Saved data entries
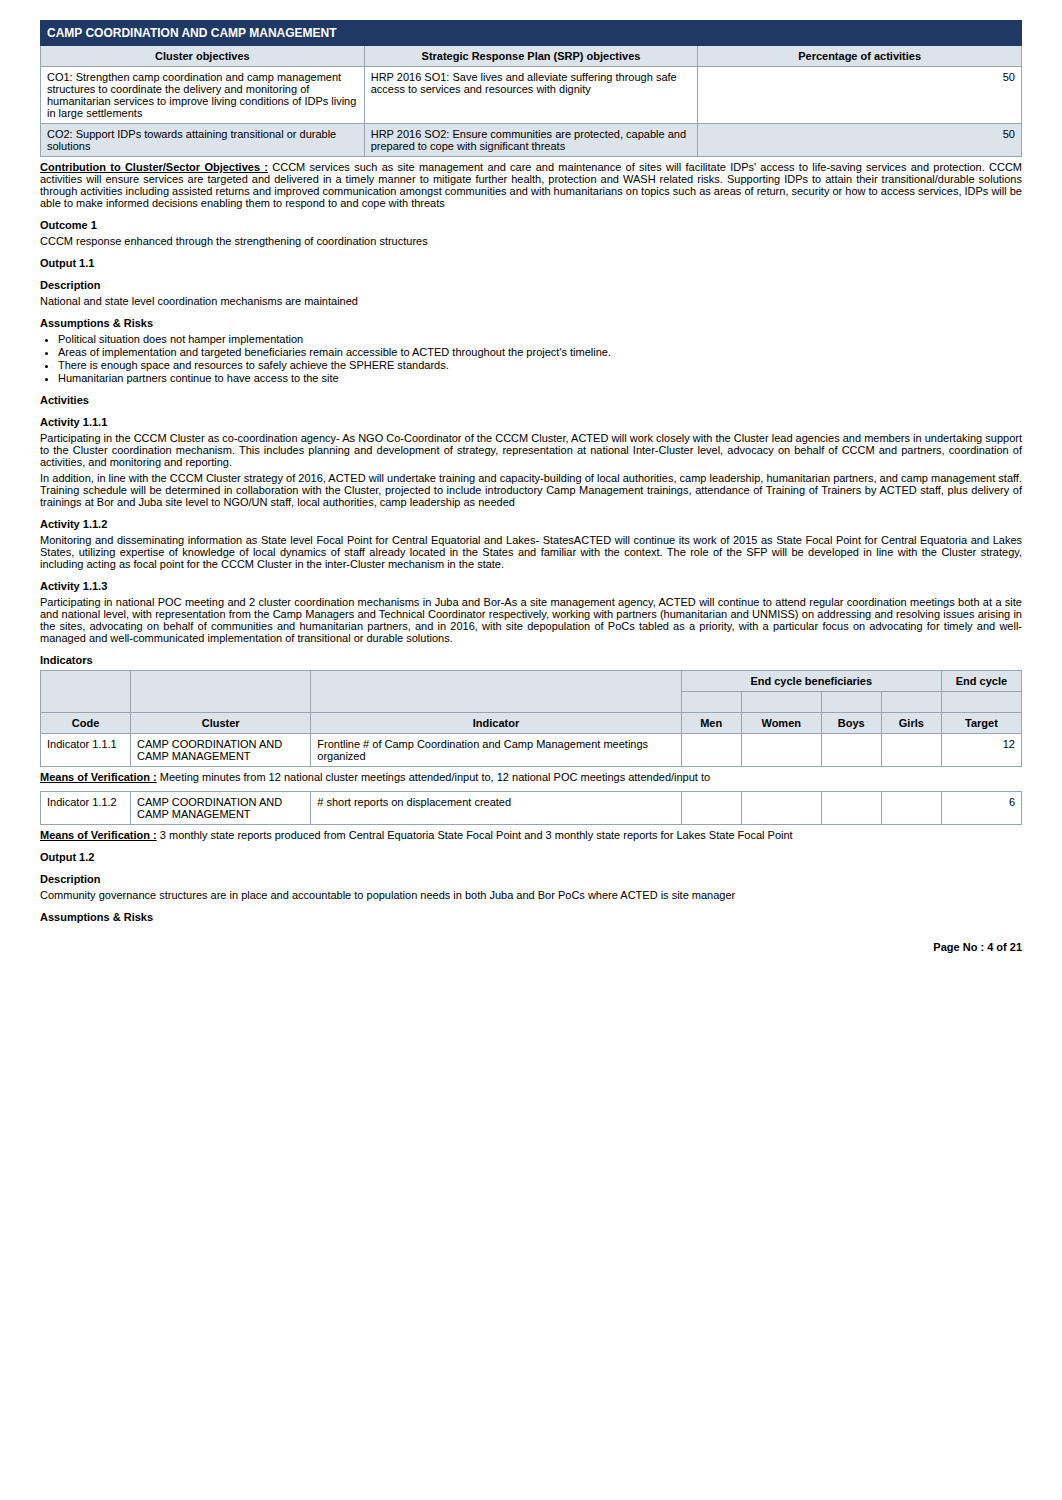| CAMP COORDINATION AND CAMP MANAGEMENT |
| Cluster objectives | Strategic Response Plan (SRP) objectives | Percentage of activities |
| CO1: Strengthen camp coordination and camp management structures to coordinate the delivery and monitoring of humanitarian services to improve living conditions of IDPs living in large settlements | HRP 2016 SO1: Save lives and alleviate suffering through safe access to services and resources with dignity | 50 |
| CO2: Support IDPs towards attaining transitional or durable solutions | HRP 2016 SO2: Ensure communities are protected, capable and prepared to cope with significant threats | 50 |
Contribution to Cluster/Sector Objectives : CCCM services such as site management and care and maintenance of sites will facilitate IDPs' access to life-saving services and protection. CCCM activities will ensure services are targeted and delivered in a timely manner to mitigate further health, protection and WASH related risks. Supporting IDPs to attain their transitional/durable solutions through activities including assisted returns and improved communication amongst communities and with humanitarians on topics such as areas of return, security or how to access services, IDPs will be able to make informed decisions enabling them to respond to and cope with threats
Outcome 1
CCCM response enhanced through the strengthening of coordination structures
Output 1.1
Description
National and state level coordination mechanisms are maintained
Assumptions & Risks
Political situation does not hamper implementation
Areas of implementation and targeted beneficiaries remain accessible to ACTED throughout the project's timeline.
There is enough space and resources to safely achieve the SPHERE standards.
Humanitarian partners continue to have access to the site
Activities
Activity 1.1.1
Participating in the CCCM Cluster as co-coordination agency- As NGO Co-Coordinator of the CCCM Cluster, ACTED will work closely with the Cluster lead agencies and members in undertaking support to the Cluster coordination mechanism. This includes planning and development of strategy, representation at national Inter-Cluster level, advocacy on behalf of CCCM and partners, coordination of activities, and monitoring and reporting.
In addition, in line with the CCCM Cluster strategy of 2016, ACTED will undertake training and capacity-building of local authorities, camp leadership, humanitarian partners, and camp management staff. Training schedule will be determined in collaboration with the Cluster, projected to include introductory Camp Management trainings, attendance of Training of Trainers by ACTED staff, plus delivery of trainings at Bor and Juba site level to NGO/UN staff, local authorities, camp leadership as needed
Activity 1.1.2
Monitoring and disseminating information as State level Focal Point for Central Equatorial and Lakes- StatesACTED will continue its work of 2015 as State Focal Point for Central Equatoria and Lakes States, utilizing expertise of knowledge of local dynamics of staff already located in the States and familiar with the context. The role of the SFP will be developed in line with the Cluster strategy, including acting as focal point for the CCCM Cluster in the inter-Cluster mechanism in the state.
Activity 1.1.3
Participating in national POC meeting and 2 cluster coordination mechanisms in Juba and Bor-As a site management agency, ACTED will continue to attend regular coordination meetings both at a site and national level, with representation from the Camp Managers and Technical Coordinator respectively, working with partners (humanitarian and UNMISS) on addressing and resolving issues arising in the sites, advocating on behalf of communities and humanitarian partners, and in 2016, with site depopulation of PoCs tabled as a priority, with a particular focus on advocating for timely and well-managed and well-communicated implementation of transitional or durable solutions.
Indicators
| | | | End cycle beneficiaries | End cycle |
| Code | Cluster | Indicator | Men | Women | Boys | Girls | Target |
| Indicator 1.1.1 | CAMP COORDINATION AND CAMP MANAGEMENT | Frontline # of Camp Coordination and Camp Management meetings organized | | | | | 12 |
Means of Verification : Meeting minutes from 12 national cluster meetings attended/input to, 12 national POC meetings attended/input to
| Indicator 1.1.2 | CAMP COORDINATION AND CAMP MANAGEMENT | # short reports on displacement created | | | | | 6 |
Means of Verification : 3 monthly state reports produced from Central Equatoria State Focal Point and 3 monthly state reports for Lakes State Focal Point
Output 1.2
Description
Community governance structures are in place and accountable to population needs in both Juba and Bor PoCs where ACTED is site manager
Assumptions & Risks
Page No : 4 of 21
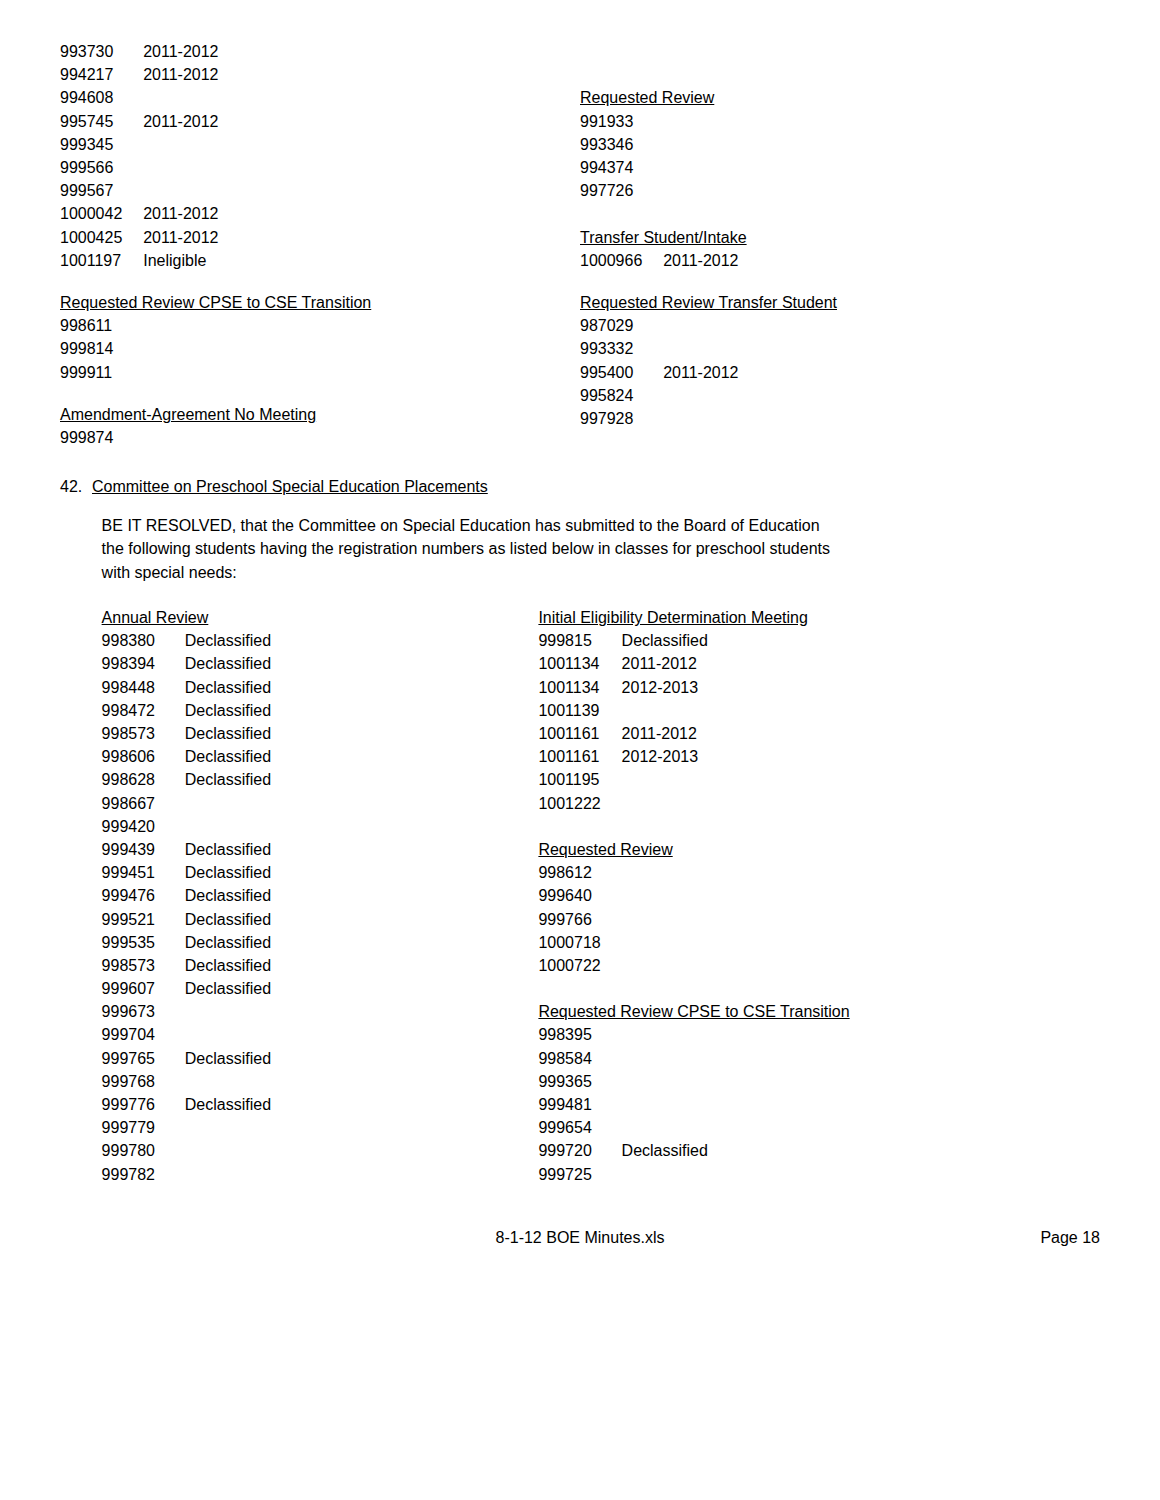| 993730 2011-2012 994217 2011-2012 994608 995745 2011-2012 999345 999566 999567 1000042 2011-2012 1000425 2011-2012 1001197 Ineligible Requested Review CPSE to CSE Transition 998611 999814 999911 Amendment-Agreement No Meeting 999874 | Requested Review 991933 993346 994374 997726 Transfer Student/Intake 1000966 2011-2012 Requested Review Transfer Student 987029 993332 995400 2011-2012 995824 997928 |
42. Committee on Preschool Special Education Placements
BE IT RESOLVED, that the Committee on Special Education has submitted to the Board of Education the following students having the registration numbers as listed below in classes for preschool students with special needs:
| Annual Review 998380 Declassified 998394 Declassified 998448 Declassified 998472 Declassified 998573 Declassified 998606 Declassified 998628 Declassified 998667 999420 999439 Declassified 999451 Declassified 999476 Declassified 999521 Declassified 999535 Declassified 998573 Declassified 999607 Declassified 999673 999704 999765 Declassified 999768 999776 Declassified 999779 999780 999782 | Initial Eligibility Determination Meeting 999815 Declassified 1001134 2011-2012 1001134 2012-2013 1001139 1001161 2011-2012 1001161 2012-2013 1001195 1001222 Requested Review 998612 999640 999766 1000718 1000722 Requested Review CPSE to CSE Transition 998395 998584 999365 999481 999654 999720 Declassified 999725 |
8-1-12 BOE Minutes.xls Page 18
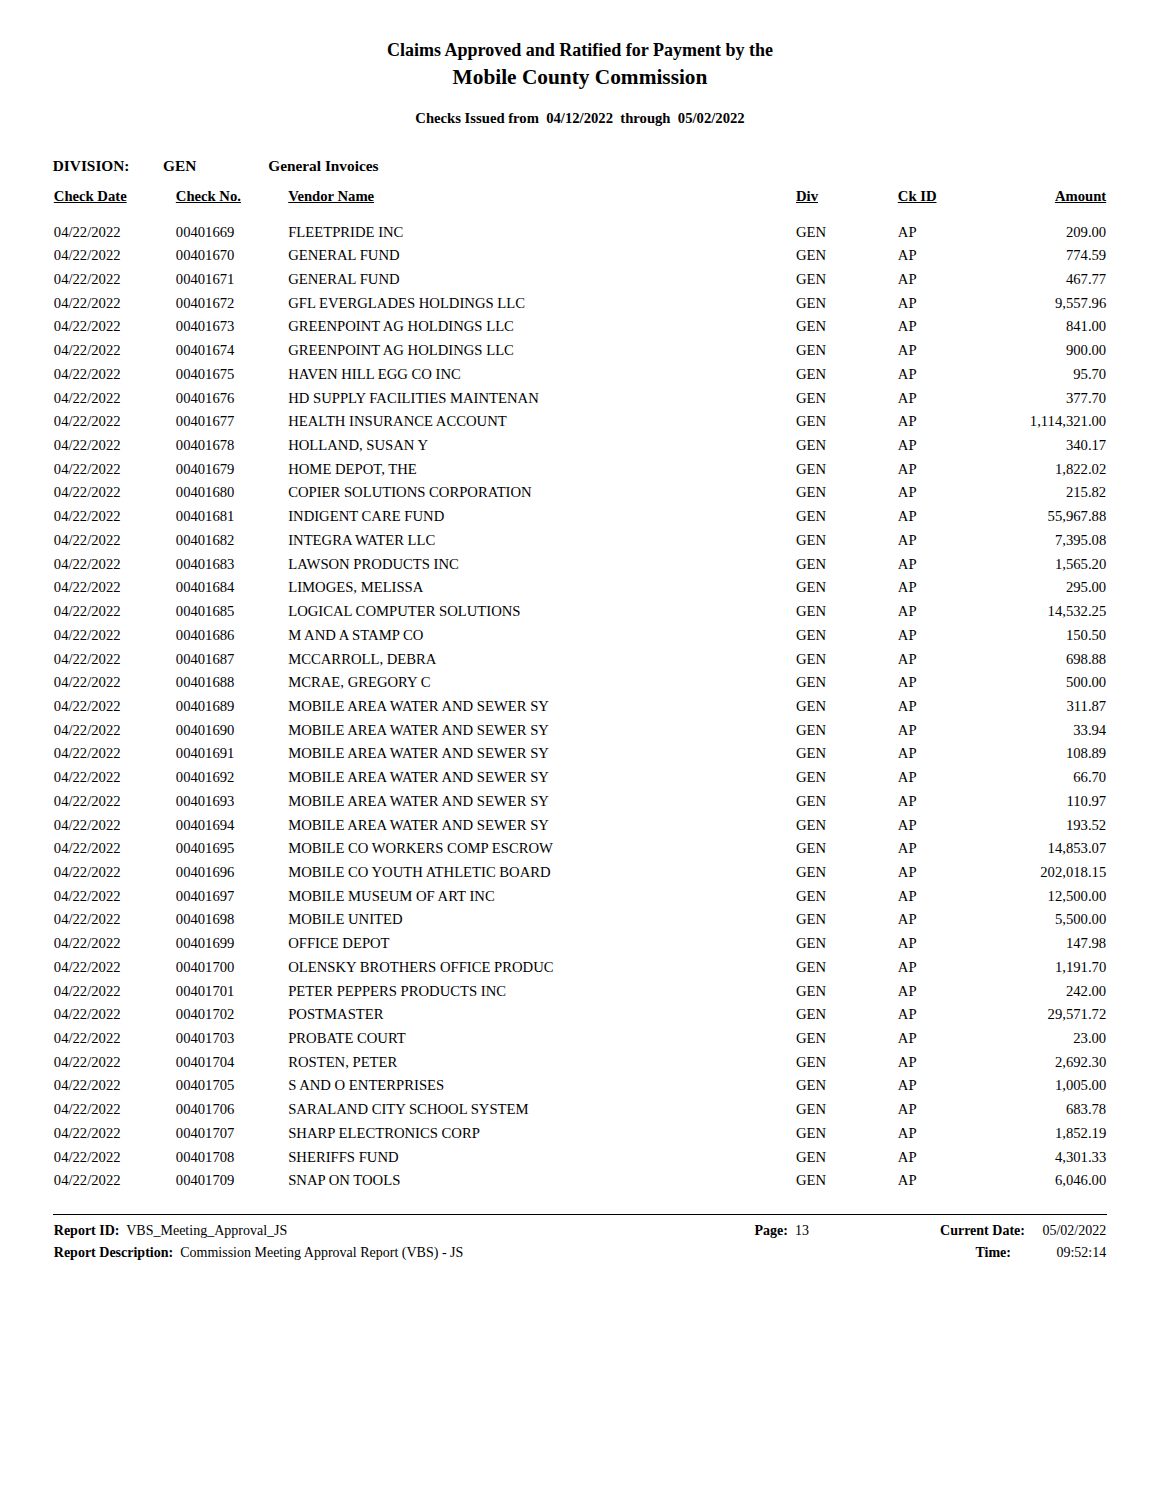Claims Approved and Ratified for Payment by the
Mobile County Commission
Checks Issued from 04/12/2022 through 05/02/2022
DIVISION: GEN General Invoices
| Check Date | Check No. | Vendor Name | Div | Ck ID | Amount |
| --- | --- | --- | --- | --- | --- |
| 04/22/2022 | 00401669 | FLEETPRIDE INC | GEN | AP | 209.00 |
| 04/22/2022 | 00401670 | GENERAL FUND | GEN | AP | 774.59 |
| 04/22/2022 | 00401671 | GENERAL FUND | GEN | AP | 467.77 |
| 04/22/2022 | 00401672 | GFL EVERGLADES HOLDINGS LLC | GEN | AP | 9,557.96 |
| 04/22/2022 | 00401673 | GREENPOINT AG HOLDINGS LLC | GEN | AP | 841.00 |
| 04/22/2022 | 00401674 | GREENPOINT AG HOLDINGS LLC | GEN | AP | 900.00 |
| 04/22/2022 | 00401675 | HAVEN HILL EGG CO INC | GEN | AP | 95.70 |
| 04/22/2022 | 00401676 | HD SUPPLY FACILITIES MAINTENAN | GEN | AP | 377.70 |
| 04/22/2022 | 00401677 | HEALTH INSURANCE ACCOUNT | GEN | AP | 1,114,321.00 |
| 04/22/2022 | 00401678 | HOLLAND, SUSAN Y | GEN | AP | 340.17 |
| 04/22/2022 | 00401679 | HOME DEPOT, THE | GEN | AP | 1,822.02 |
| 04/22/2022 | 00401680 | COPIER SOLUTIONS CORPORATION | GEN | AP | 215.82 |
| 04/22/2022 | 00401681 | INDIGENT CARE FUND | GEN | AP | 55,967.88 |
| 04/22/2022 | 00401682 | INTEGRA WATER LLC | GEN | AP | 7,395.08 |
| 04/22/2022 | 00401683 | LAWSON PRODUCTS INC | GEN | AP | 1,565.20 |
| 04/22/2022 | 00401684 | LIMOGES, MELISSA | GEN | AP | 295.00 |
| 04/22/2022 | 00401685 | LOGICAL COMPUTER SOLUTIONS | GEN | AP | 14,532.25 |
| 04/22/2022 | 00401686 | M AND A STAMP CO | GEN | AP | 150.50 |
| 04/22/2022 | 00401687 | MCCARROLL, DEBRA | GEN | AP | 698.88 |
| 04/22/2022 | 00401688 | MCRAE, GREGORY C | GEN | AP | 500.00 |
| 04/22/2022 | 00401689 | MOBILE AREA WATER AND SEWER SY | GEN | AP | 311.87 |
| 04/22/2022 | 00401690 | MOBILE AREA WATER AND SEWER SY | GEN | AP | 33.94 |
| 04/22/2022 | 00401691 | MOBILE AREA WATER AND SEWER SY | GEN | AP | 108.89 |
| 04/22/2022 | 00401692 | MOBILE AREA WATER AND SEWER SY | GEN | AP | 66.70 |
| 04/22/2022 | 00401693 | MOBILE AREA WATER AND SEWER SY | GEN | AP | 110.97 |
| 04/22/2022 | 00401694 | MOBILE AREA WATER AND SEWER SY | GEN | AP | 193.52 |
| 04/22/2022 | 00401695 | MOBILE CO WORKERS COMP ESCROW | GEN | AP | 14,853.07 |
| 04/22/2022 | 00401696 | MOBILE CO YOUTH ATHLETIC BOARD | GEN | AP | 202,018.15 |
| 04/22/2022 | 00401697 | MOBILE MUSEUM OF ART INC | GEN | AP | 12,500.00 |
| 04/22/2022 | 00401698 | MOBILE UNITED | GEN | AP | 5,500.00 |
| 04/22/2022 | 00401699 | OFFICE DEPOT | GEN | AP | 147.98 |
| 04/22/2022 | 00401700 | OLENSKY BROTHERS OFFICE PRODUC | GEN | AP | 1,191.70 |
| 04/22/2022 | 00401701 | PETER PEPPERS PRODUCTS INC | GEN | AP | 242.00 |
| 04/22/2022 | 00401702 | POSTMASTER | GEN | AP | 29,571.72 |
| 04/22/2022 | 00401703 | PROBATE COURT | GEN | AP | 23.00 |
| 04/22/2022 | 00401704 | ROSTEN, PETER | GEN | AP | 2,692.30 |
| 04/22/2022 | 00401705 | S AND O ENTERPRISES | GEN | AP | 1,005.00 |
| 04/22/2022 | 00401706 | SARALAND CITY SCHOOL SYSTEM | GEN | AP | 683.78 |
| 04/22/2022 | 00401707 | SHARP ELECTRONICS CORP | GEN | AP | 1,852.19 |
| 04/22/2022 | 00401708 | SHERIFFS FUND | GEN | AP | 4,301.33 |
| 04/22/2022 | 00401709 | SNAP ON TOOLS | GEN | AP | 6,046.00 |
| Report ID: VBS_Meeting_Approval_JS | Page: 13 | Current Date: 05/02/2022 |
| Report Description: Commission Meeting Approval Report (VBS) - JS | | Time: 09:52:14 |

Exercise requirements
Among the records above, repeat exactly the line with "AP | 108.89 |", the line with "AP | 14,853.07 |", and every line in between, and only those.

Result
| 04/22/2022 | 00401691 | MOBILE AREA WATER AND SEWER SY | GEN | AP | 108.89 |
| 04/22/2022 | 00401692 | MOBILE AREA WATER AND SEWER SY | GEN | AP | 66.70 |
| 04/22/2022 | 00401693 | MOBILE AREA WATER AND SEWER SY | GEN | AP | 110.97 |
| 04/22/2022 | 00401694 | MOBILE AREA WATER AND SEWER SY | GEN | AP | 193.52 |
| 04/22/2022 | 00401695 | MOBILE CO WORKERS COMP ESCROW | GEN | AP | 14,853.07 |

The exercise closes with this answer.